A year ago, with Arcade Fire on a break — it’s currently finishing the follow-up to 2013’s “Reflektor” — Will Butler went back to school.
The multi-instrumentalist in the indie rock band fronted by his brother Win, Butler has been studying at Harvard’s Kennedy School of Government since last summer, trying to sort out how he and the band can be a force for good.
A force for greater good, that is. Arcade Fire has a longstanding relationship with Paul Farmer’s Partners in Health, an alliance formed after the band read Tracy Kidder’s book, “Mountains Beyond Mountains.” For more than a decade, Arcade Fire has been supporting PIH’s work in Haiti, including donating a portion of all ticket sales to the organization.
“There are multiple reasons I wanted to do this,” Butler said of going back to school. “Partners in Health do really good work, and I wanted to know what more I can do to help these people who are saving lots of lives. The US government can do a lot of good in the places where it’s not doing good now.”

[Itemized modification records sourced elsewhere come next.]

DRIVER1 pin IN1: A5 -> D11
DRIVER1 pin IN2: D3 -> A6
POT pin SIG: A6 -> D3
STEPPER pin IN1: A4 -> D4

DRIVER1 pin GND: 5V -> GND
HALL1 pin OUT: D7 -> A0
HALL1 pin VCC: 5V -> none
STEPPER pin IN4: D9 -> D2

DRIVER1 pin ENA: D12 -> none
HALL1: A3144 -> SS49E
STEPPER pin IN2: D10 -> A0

If you detect a bit of disdain for the current administration, that’s because Butler is not a big fan of President Trump. But the election has made him grateful to be educating himself at Harvard.

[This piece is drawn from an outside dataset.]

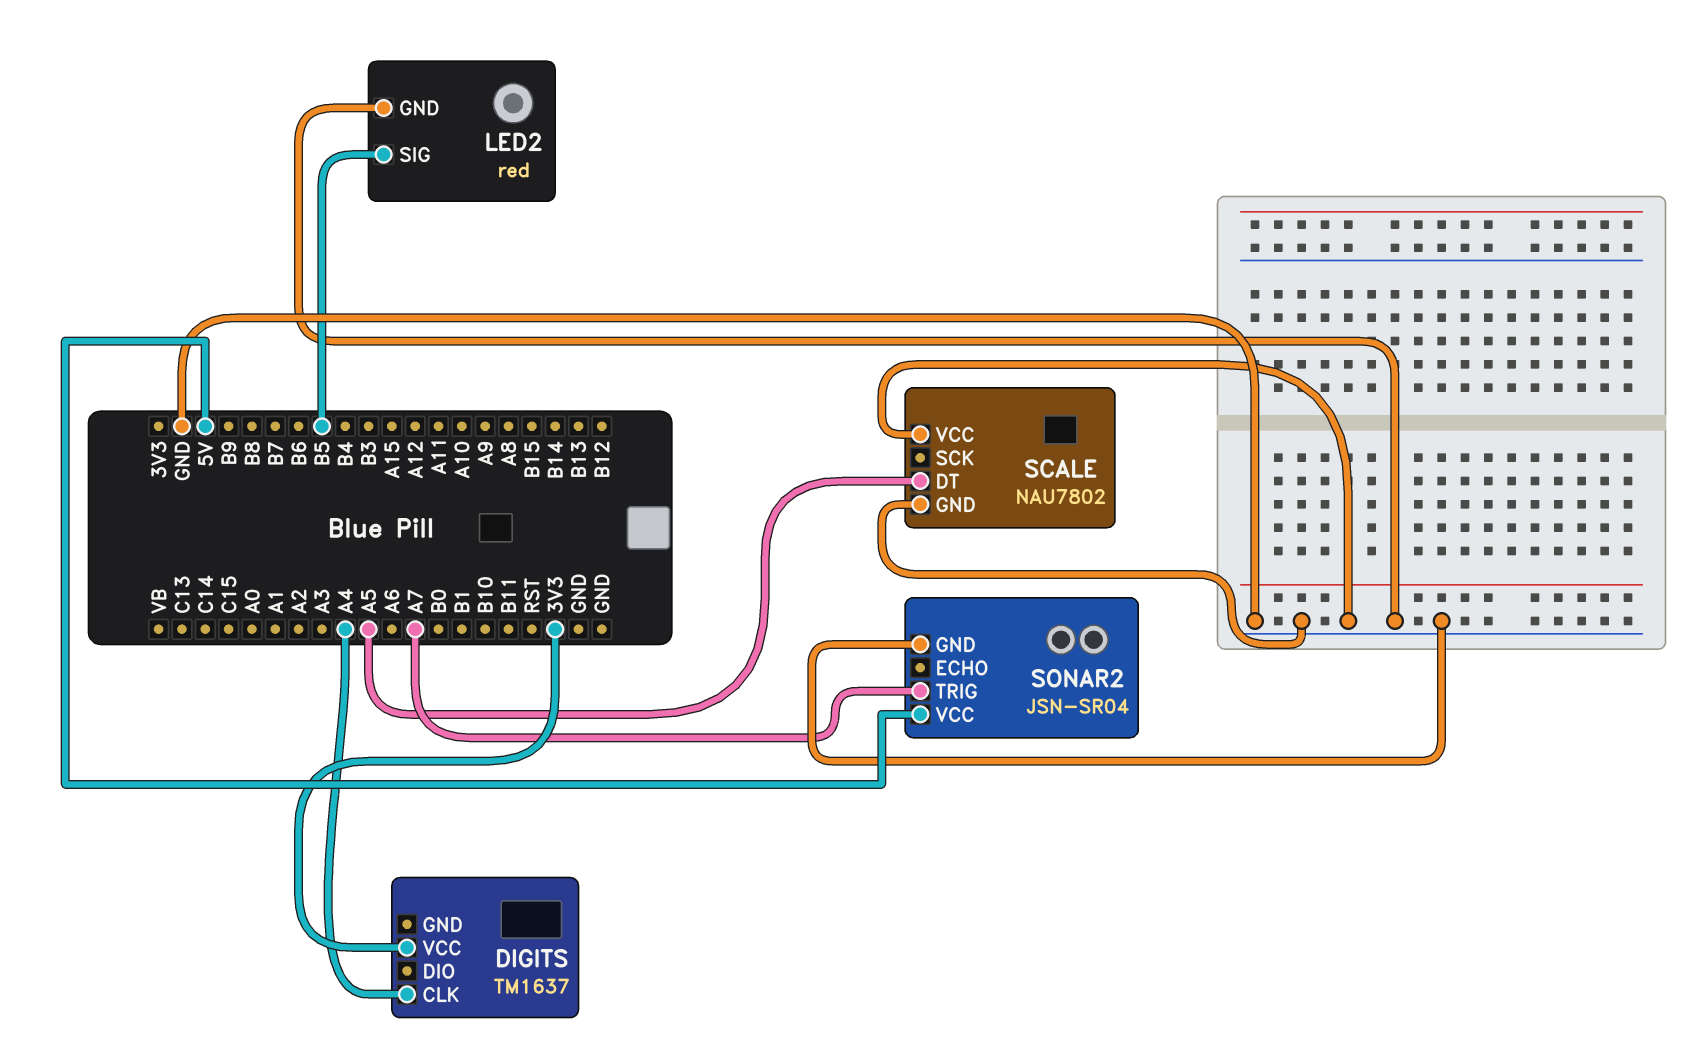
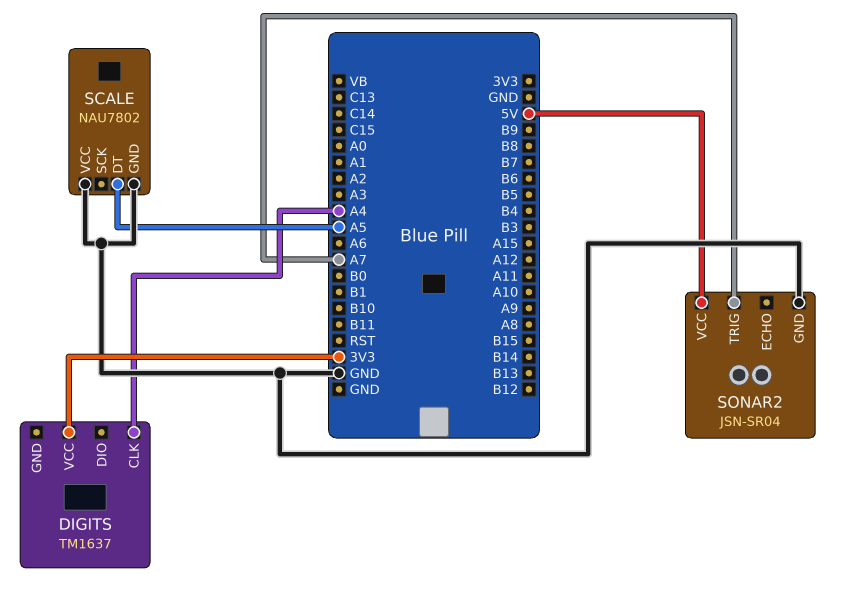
LED2: red -> none
LED2 pin GND: GND -> none
LED2 pin SIG: B5 -> none

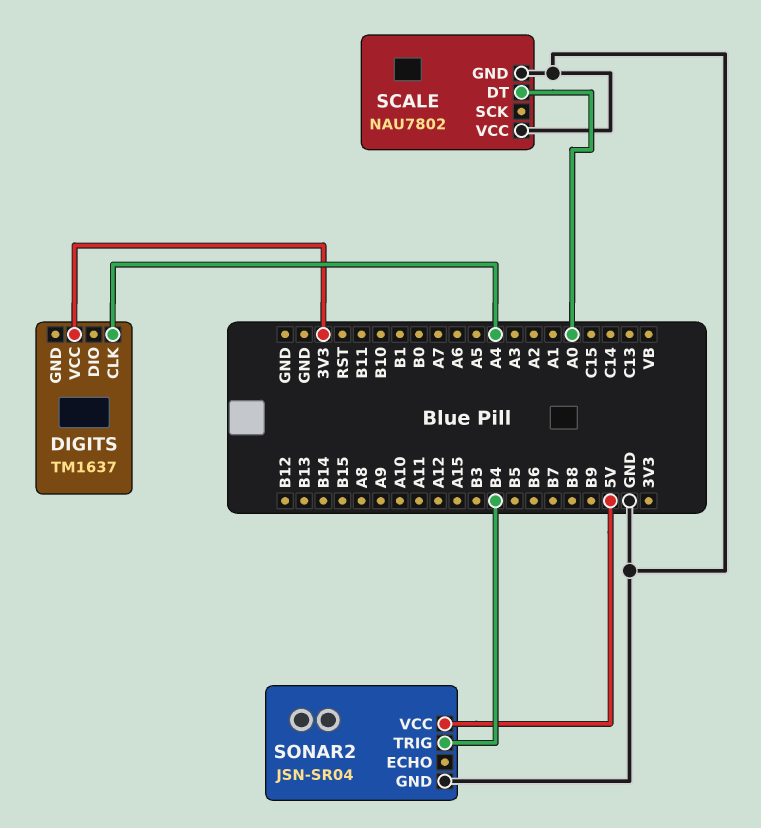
SCALE pin DT: A5 -> A0
SONAR2 pin TRIG: A7 -> B4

“Post-election, there was definitely a moment of emergency triage, like, ‘My God, what do we need to focus on to make sure the damage is muted? And then ‘What can we do in 2018 and 2020 to make American society better.’
“What a weird poisonous world,” he said. “How do you suck some of that poison out?”

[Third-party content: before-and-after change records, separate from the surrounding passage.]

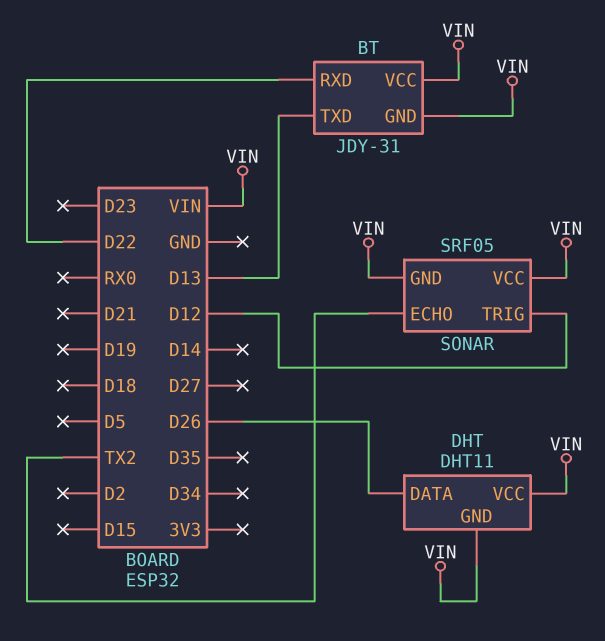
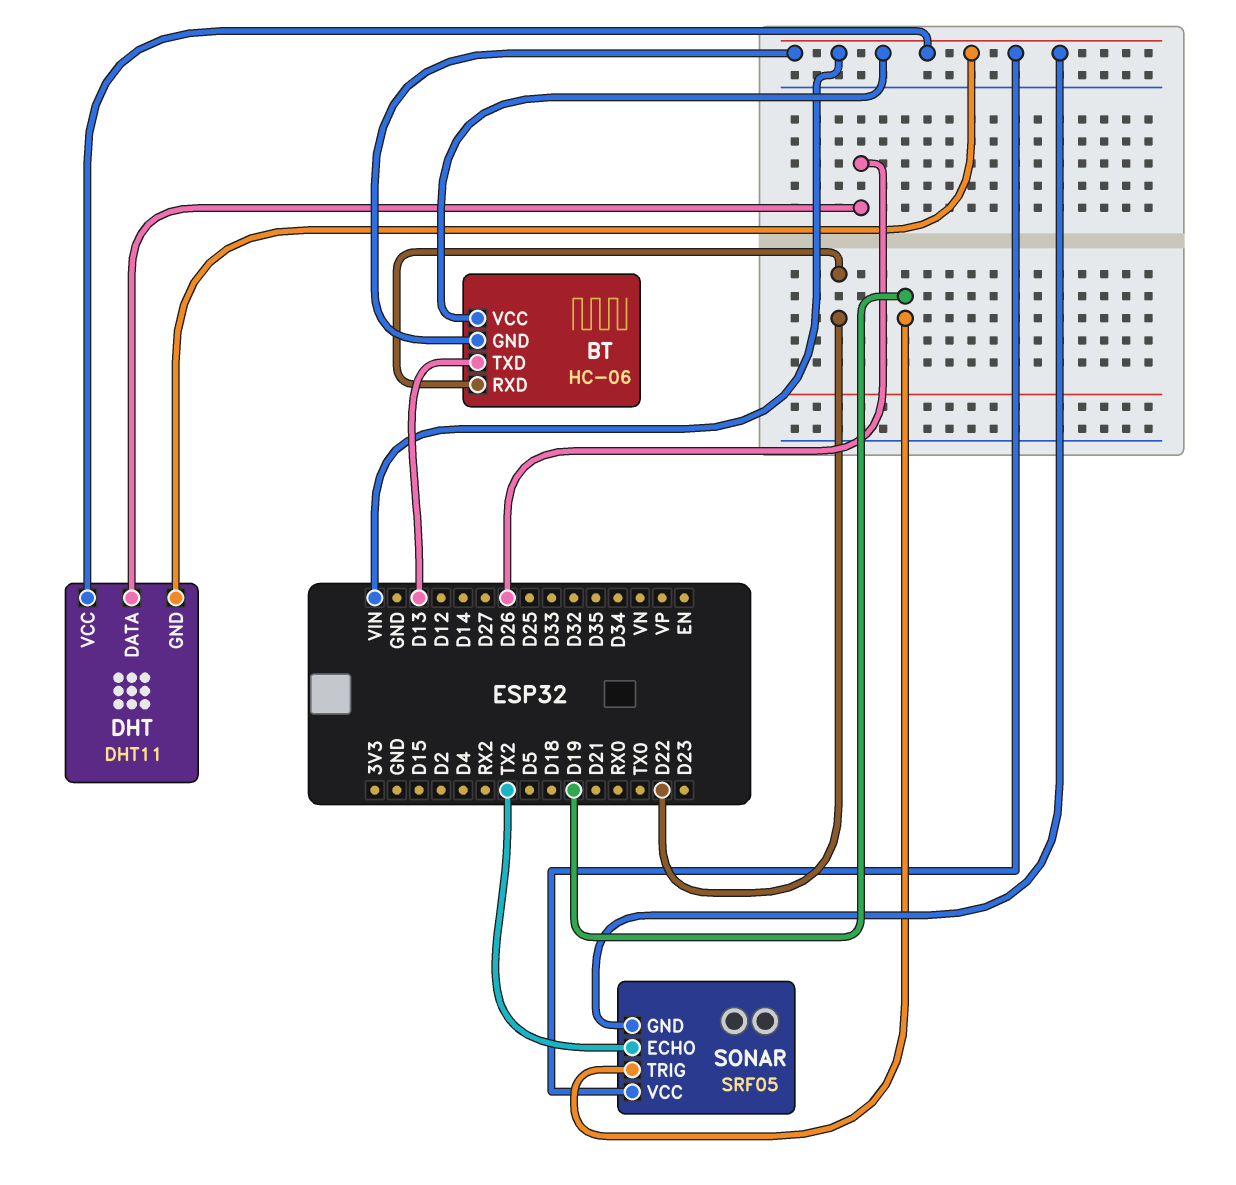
BT: JDY-31 -> HC-06
SONAR pin TRIG: D12 -> D19

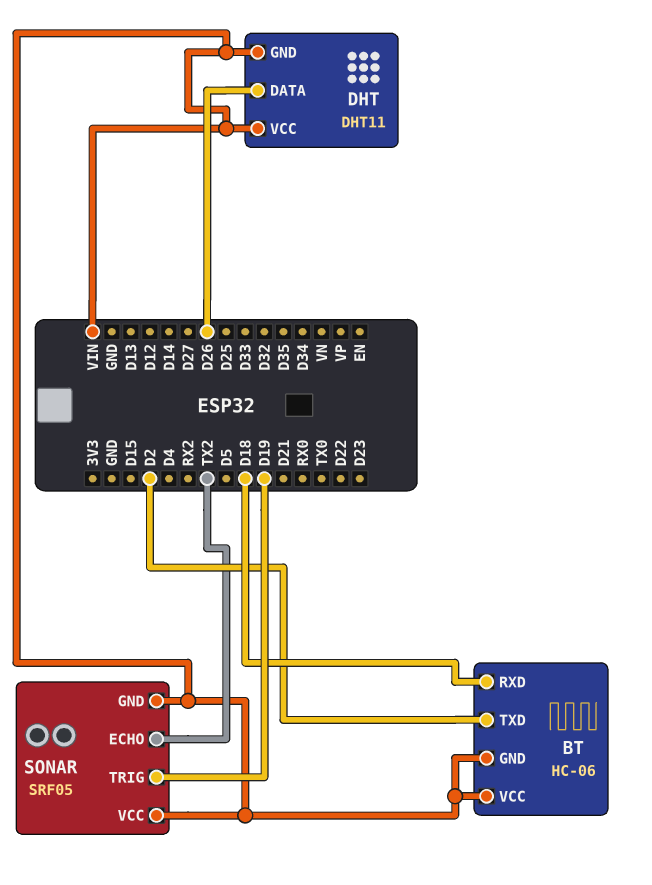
BT pin RXD: D22 -> D18
BT pin TXD: D13 -> D2

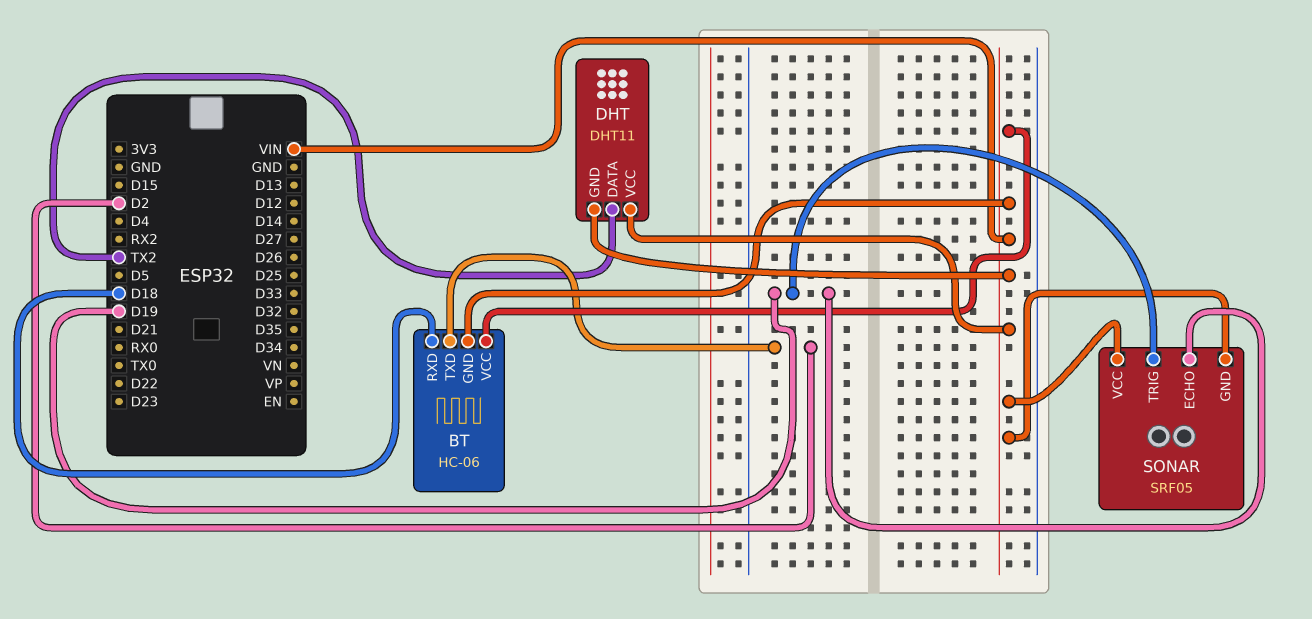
DHT pin DATA: D26 -> TX2
SONAR pin ECHO: TX2 -> D19

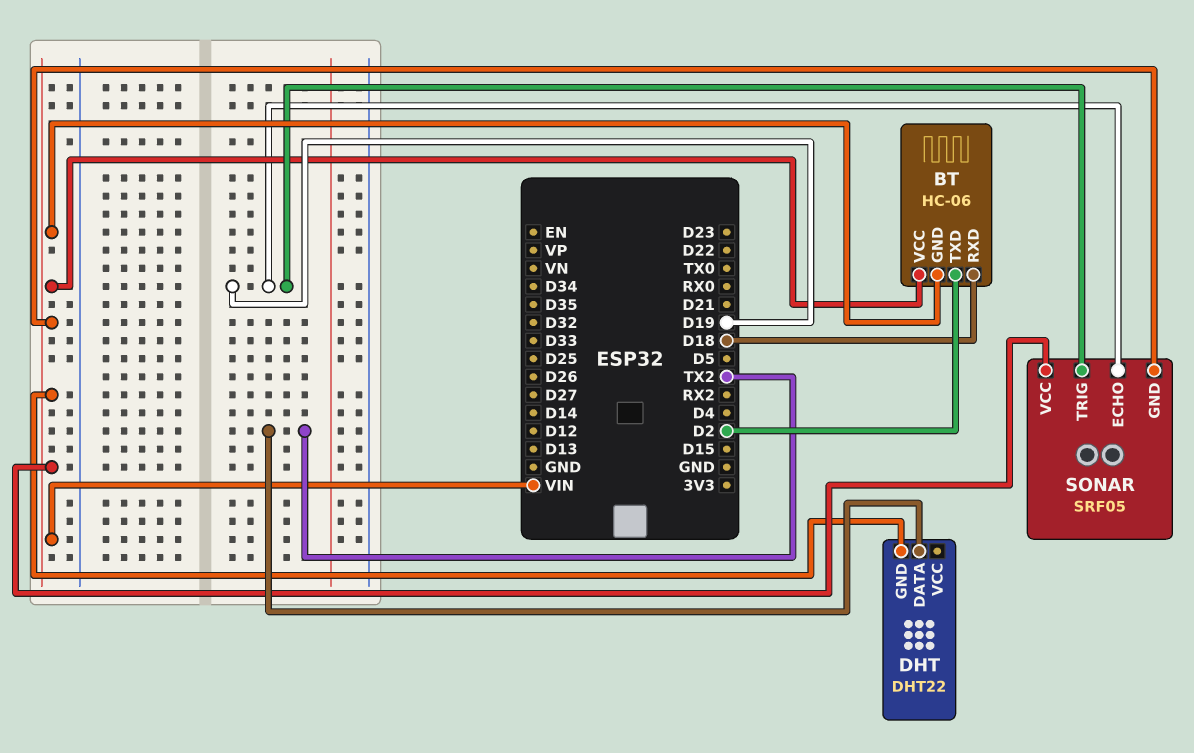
DHT: DHT11 -> DHT22
DHT pin VCC: VIN -> none

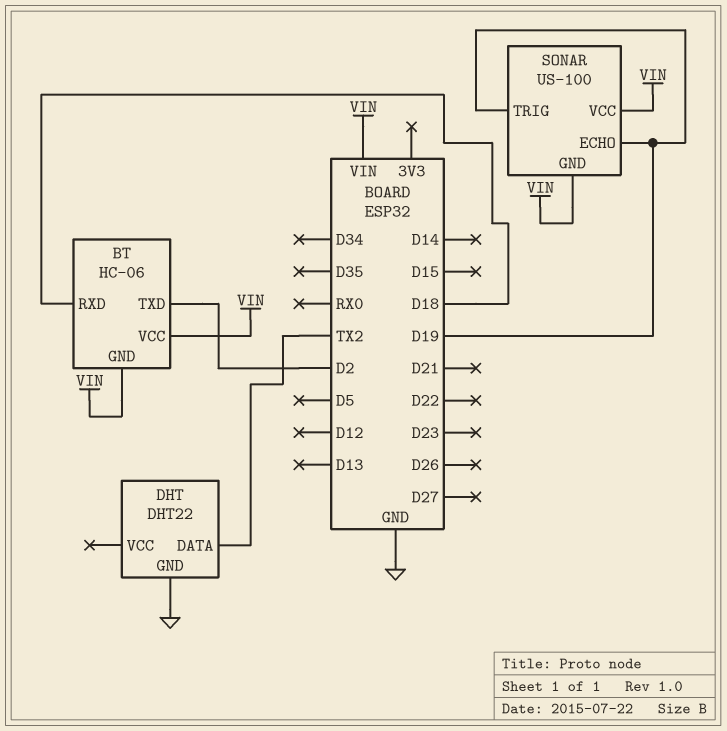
DHT pin GND: VIN -> GND
SONAR: SRF05 -> US-100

But Butler hasn’t abandoned music. Tuesday, he’ll be at the Sinclair, playing songs from his 2015 solo CD, “Policy.” As for Arcade Fire, Butler said the band’s new CD might be released before the end of the year. In the meantime, the band will be touring Europe this summer and playing some shows in North America next fall.
“Nobody has an answer to anything,” Butler said. “But [attending Harvard] has given me some strategies, some seeds to plant.”